▶ _DATA FOR THE TASK_:

-----

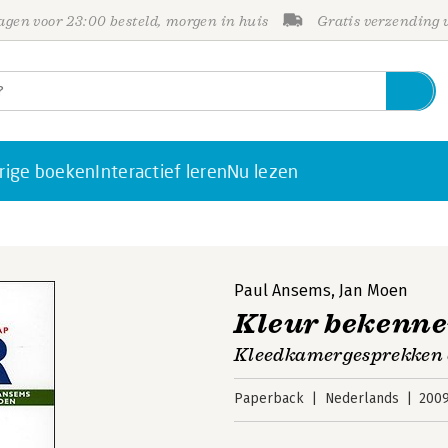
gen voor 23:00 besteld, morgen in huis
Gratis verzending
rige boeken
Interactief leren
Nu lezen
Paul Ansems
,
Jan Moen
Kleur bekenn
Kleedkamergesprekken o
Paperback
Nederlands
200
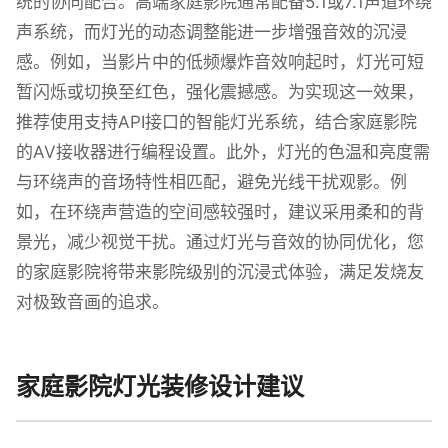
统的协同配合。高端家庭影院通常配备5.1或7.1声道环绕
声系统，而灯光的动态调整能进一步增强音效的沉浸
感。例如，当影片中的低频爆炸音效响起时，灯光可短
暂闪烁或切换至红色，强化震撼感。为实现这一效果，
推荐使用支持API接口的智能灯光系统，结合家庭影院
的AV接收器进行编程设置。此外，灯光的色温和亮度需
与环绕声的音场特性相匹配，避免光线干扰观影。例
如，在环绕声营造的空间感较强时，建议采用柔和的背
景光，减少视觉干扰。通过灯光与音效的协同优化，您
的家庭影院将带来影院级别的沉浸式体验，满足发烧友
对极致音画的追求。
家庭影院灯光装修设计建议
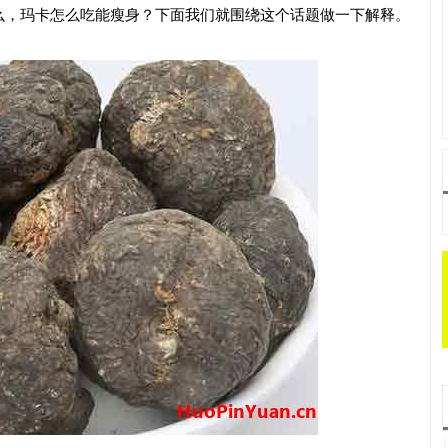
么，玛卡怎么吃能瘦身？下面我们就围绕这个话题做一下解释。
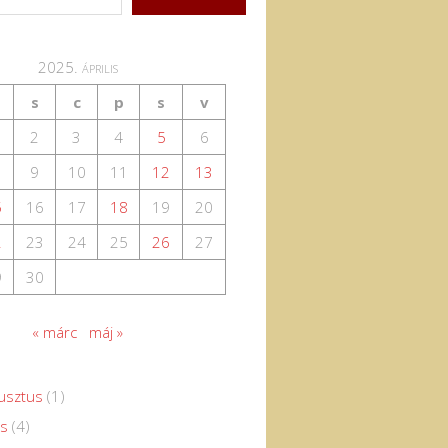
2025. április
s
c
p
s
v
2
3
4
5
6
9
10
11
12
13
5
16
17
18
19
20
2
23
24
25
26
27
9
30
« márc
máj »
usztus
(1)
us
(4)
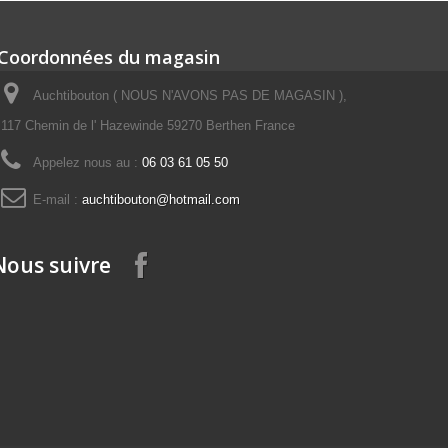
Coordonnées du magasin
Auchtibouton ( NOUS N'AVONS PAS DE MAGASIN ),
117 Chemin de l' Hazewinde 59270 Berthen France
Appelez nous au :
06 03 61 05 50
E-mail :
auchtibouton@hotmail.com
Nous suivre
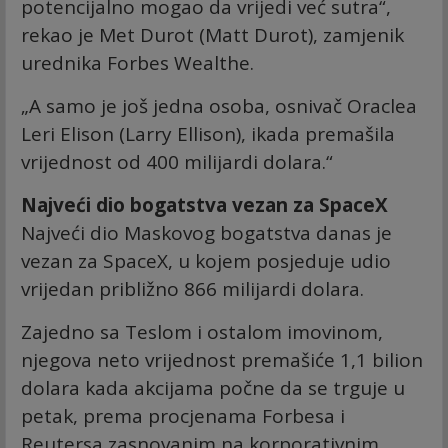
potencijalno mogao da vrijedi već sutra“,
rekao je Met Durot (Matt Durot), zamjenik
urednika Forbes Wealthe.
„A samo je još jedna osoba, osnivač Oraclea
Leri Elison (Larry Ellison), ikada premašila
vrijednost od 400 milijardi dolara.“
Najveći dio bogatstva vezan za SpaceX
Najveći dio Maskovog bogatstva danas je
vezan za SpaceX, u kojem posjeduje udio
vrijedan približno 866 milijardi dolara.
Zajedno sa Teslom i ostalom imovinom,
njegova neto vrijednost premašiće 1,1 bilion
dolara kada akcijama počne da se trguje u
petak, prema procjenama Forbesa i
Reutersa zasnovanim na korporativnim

-----

▶ _EXERCISE BRIEF_:
Reproduce every line of text from all the records above word for word, and leave the pictures out of your answer.

▶ _ANSWER AREA_:
gen voor 23:00 besteld, morgen in huis
Gratis verzending
rige boeken
Interactief leren
Nu lezen
Paul Ansems
,
Jan Moen
Kleur bekenn
Kleedkamergesprekken o
Paperback
Nederlands
200
统的协同配合。高端家庭影院通常配备5.1或7.1声道环绕
声系统，而灯光的动态调整能进一步增强音效的沉浸
感。例如，当影片中的低频爆炸音效响起时，灯光可短
暂闪烁或切换至红色，强化震撼感。为实现这一效果，
推荐使用支持API接口的智能灯光系统，结合家庭影院
的AV接收器进行编程设置。此外，灯光的色温和亮度需
与环绕声的音场特性相匹配，避免光线干扰观影。例
如，在环绕声营造的空间感较强时，建议采用柔和的背
景光，减少视觉干扰。通过灯光与音效的协同优化，您
的家庭影院将带来影院级别的沉浸式体验，满足发烧友
对极致音画的追求。
家庭影院灯光装修设计建议
么，玛卡怎么吃能瘦身？下面我们就围绕这个话题做一下解释。
2025. április
s
c
p
s
v
2
3
4
5
6
9
10
11
12
13
5
16
17
18
19
20
2
23
24
25
26
27
9
30
« márc
máj »
usztus
(1)
us
(4)
Coordonnées du magasin
Auchtibouton ( NOUS N'AVONS PAS DE MAGASIN ),
117 Chemin de l' Hazewinde 59270 Berthen France
Appelez nous au :
06 03 61 05 50
E-mail :
auchtibouton@hotmail.com
Nous suivre
potencijalno mogao da vrijedi već sutra“,
rekao je Met Durot (Matt Durot), zamjenik
urednika Forbes Wealthe.
„A samo je još jedna osoba, osnivač Oraclea
Leri Elison (Larry Ellison), ikada premašila
vrijednost od 400 milijardi dolara.“
Najveći dio bogatstva vezan za SpaceX
Najveći dio Maskovog bogatstva danas je
vezan za SpaceX, u kojem posjeduje udio
vrijedan približno 866 milijardi dolara.
Zajedno sa Teslom i ostalom imovinom,
njegova neto vrijednost premašiće 1,1 bilion
dolara kada akcijama počne da se trguje u
petak, prema procjenama Forbesa i
Reutersa zasnovanim na korporativnim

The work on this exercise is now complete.